At the airport waiting for the flight home. Should be back in Vancouver in 11 hours and home in about 15 or 16. Today we took the metro to the historic center of Mexico City. (ps: the Mexican Metro is set up the same as the French Metro. Easy peasy!). We visited an archaeological site that basically shows 7 different evolutions of the buildings and the people that lived in them.

It is kinda crazy when you can see what the modern day buildings are built on top of. Yesterday we ended up taking a bus to Teotihuacan. Teotihuacan is an interesting place but most of it is scorched earth with no shade. (kind of like The Kumsheen Resort in the pre-pool/pre-air conditioning days) Not a good day to forget the sunscreen!

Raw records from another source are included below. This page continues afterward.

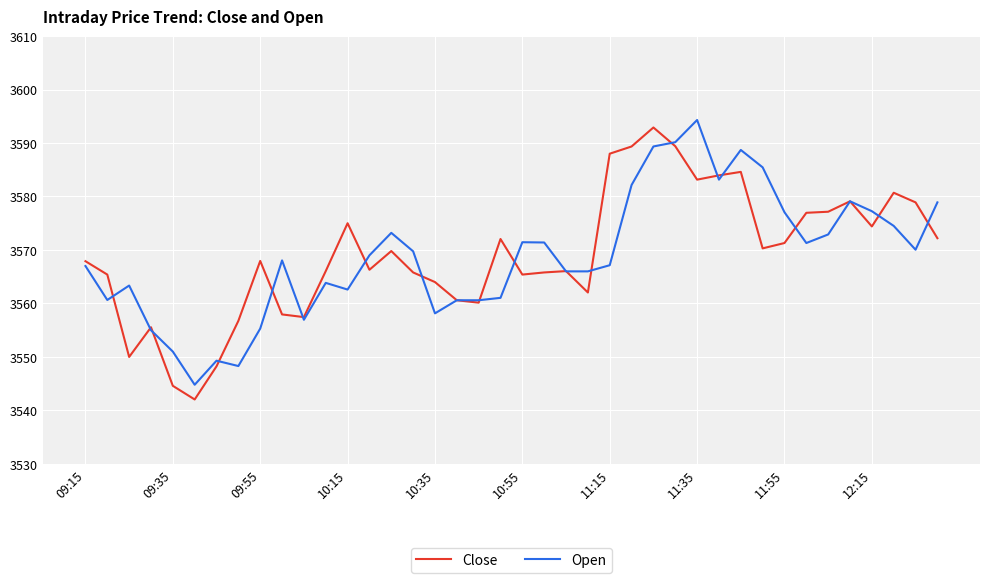

What is the lowest value of the Open series?

3544.8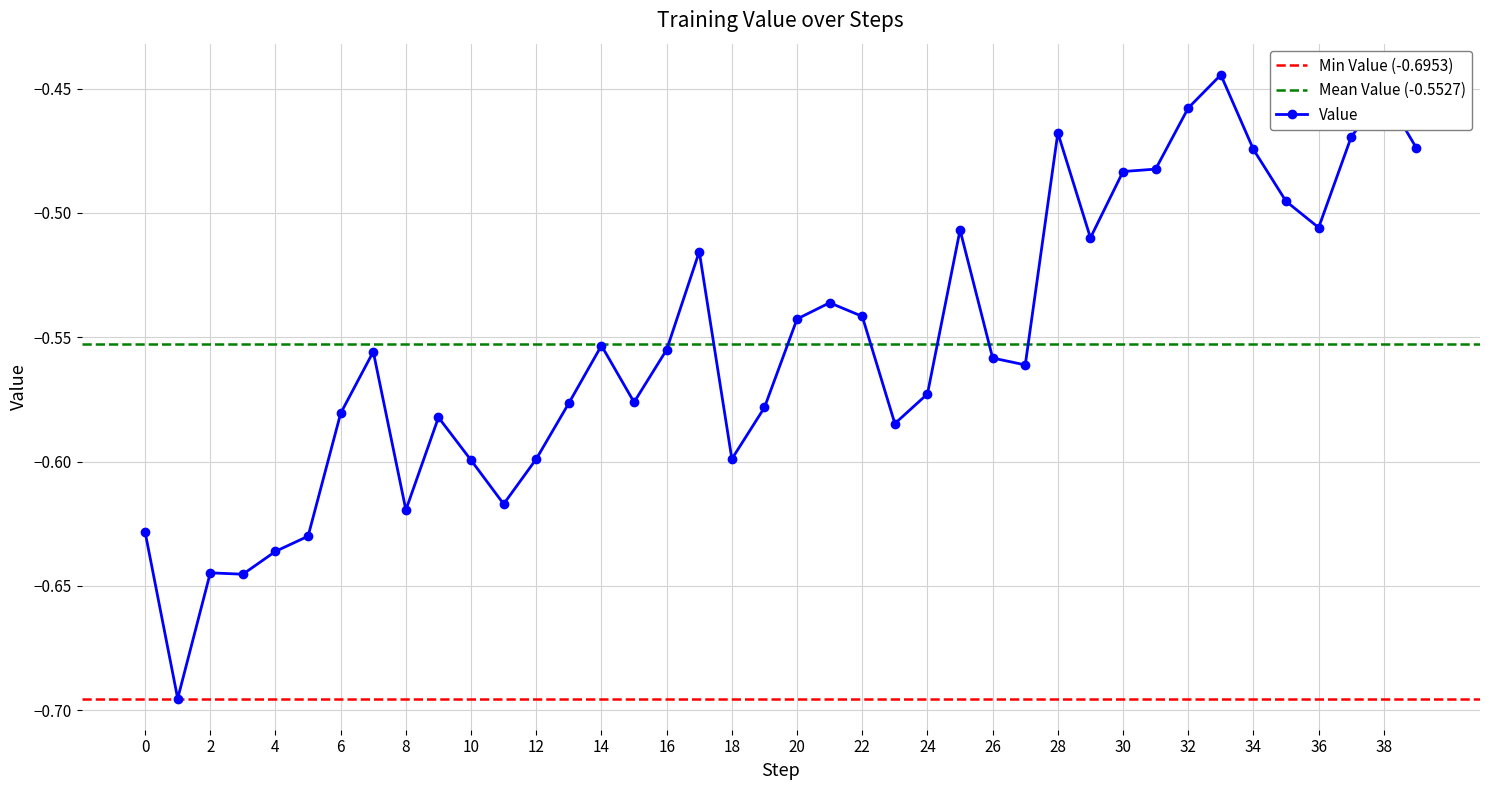

What is the greatest value displayed?

-0.4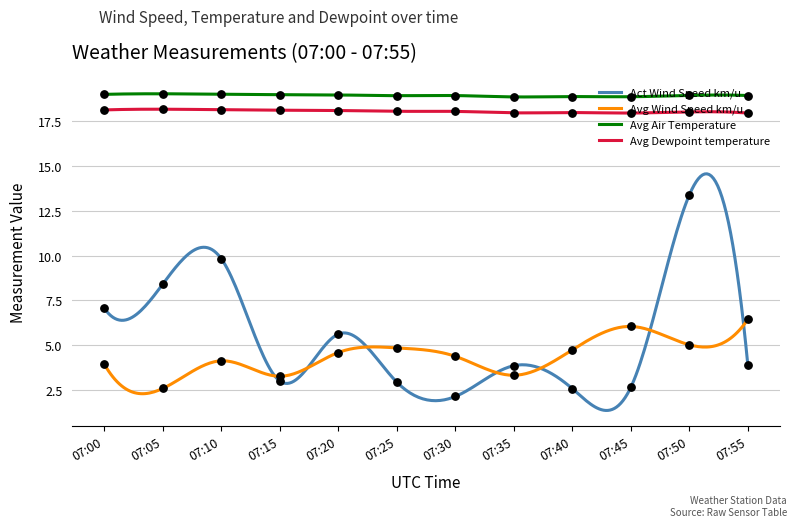

Which series contains the lowest Y value?

Act Wind Speed km/u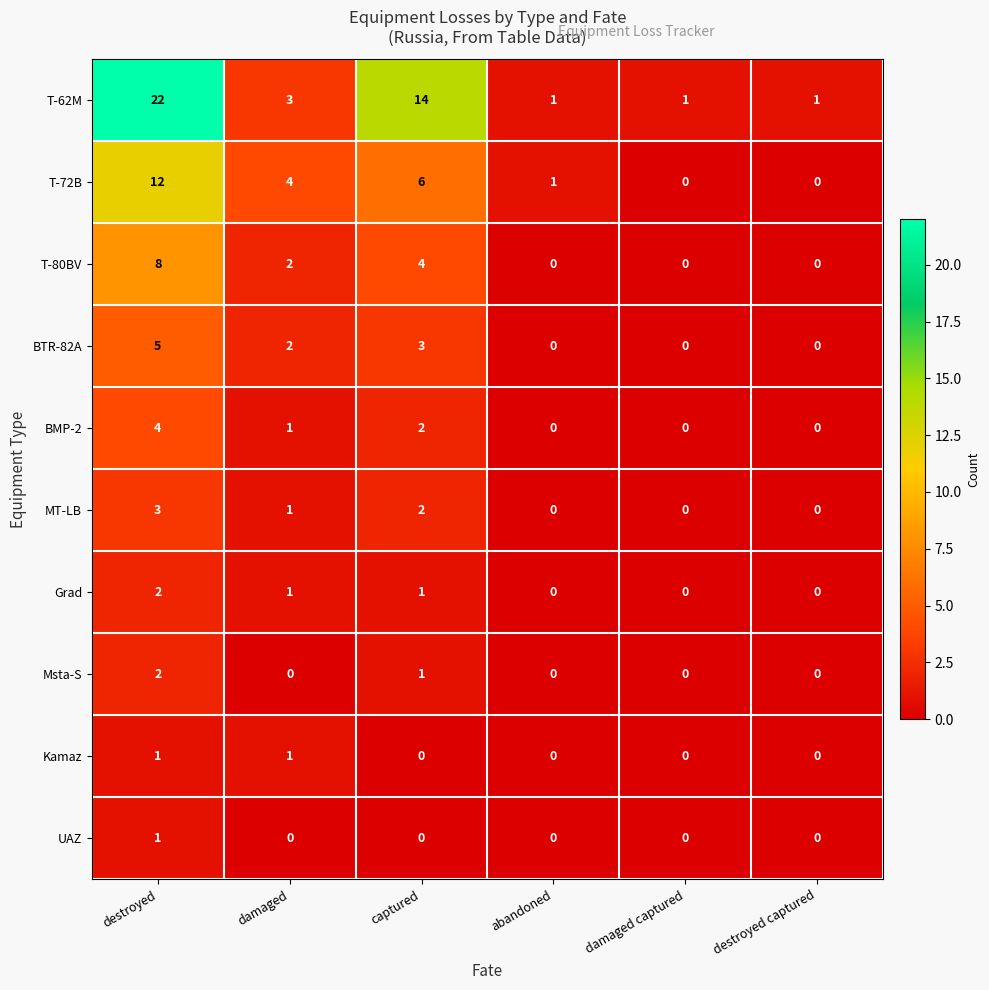

Is the value of T-62M at captured greater than the value of Kamaz at captured?

Yes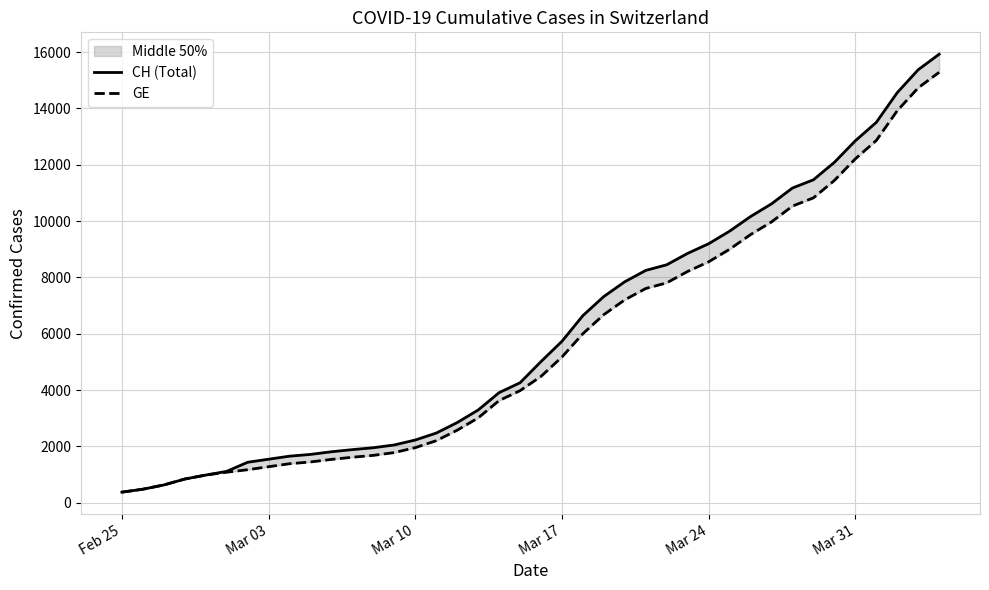

The value of CH (Total) at Mar 10 is 2226. True or false?

True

Oops!

I would have enjoyed the site a lot more if there weren’t so many touts and chatzski sellers trying to sell their crappy crap to me every second step.  So annoying!

The bus ride on the way there should have been a good indication of what to expect. For the hour long drive there the driver kept picking up people selling ice cream, candy, cold drinks etc. And then he picked up Mexican Stevie Wonder who serenaded us for about 20 minutes. Jon took some good video. (NB: Video to be added after we get home. I’m not that technologically advanced when we’re on the road!)

The bus ride home was 2/3 the price of the one there and I’m guessing there was some sort of deal for standing room only.  We are still alive, so no worries. Maybe Greyhound should look into new pricing policies?

More on the bus system later friends, must go find Squatzi some more clothes.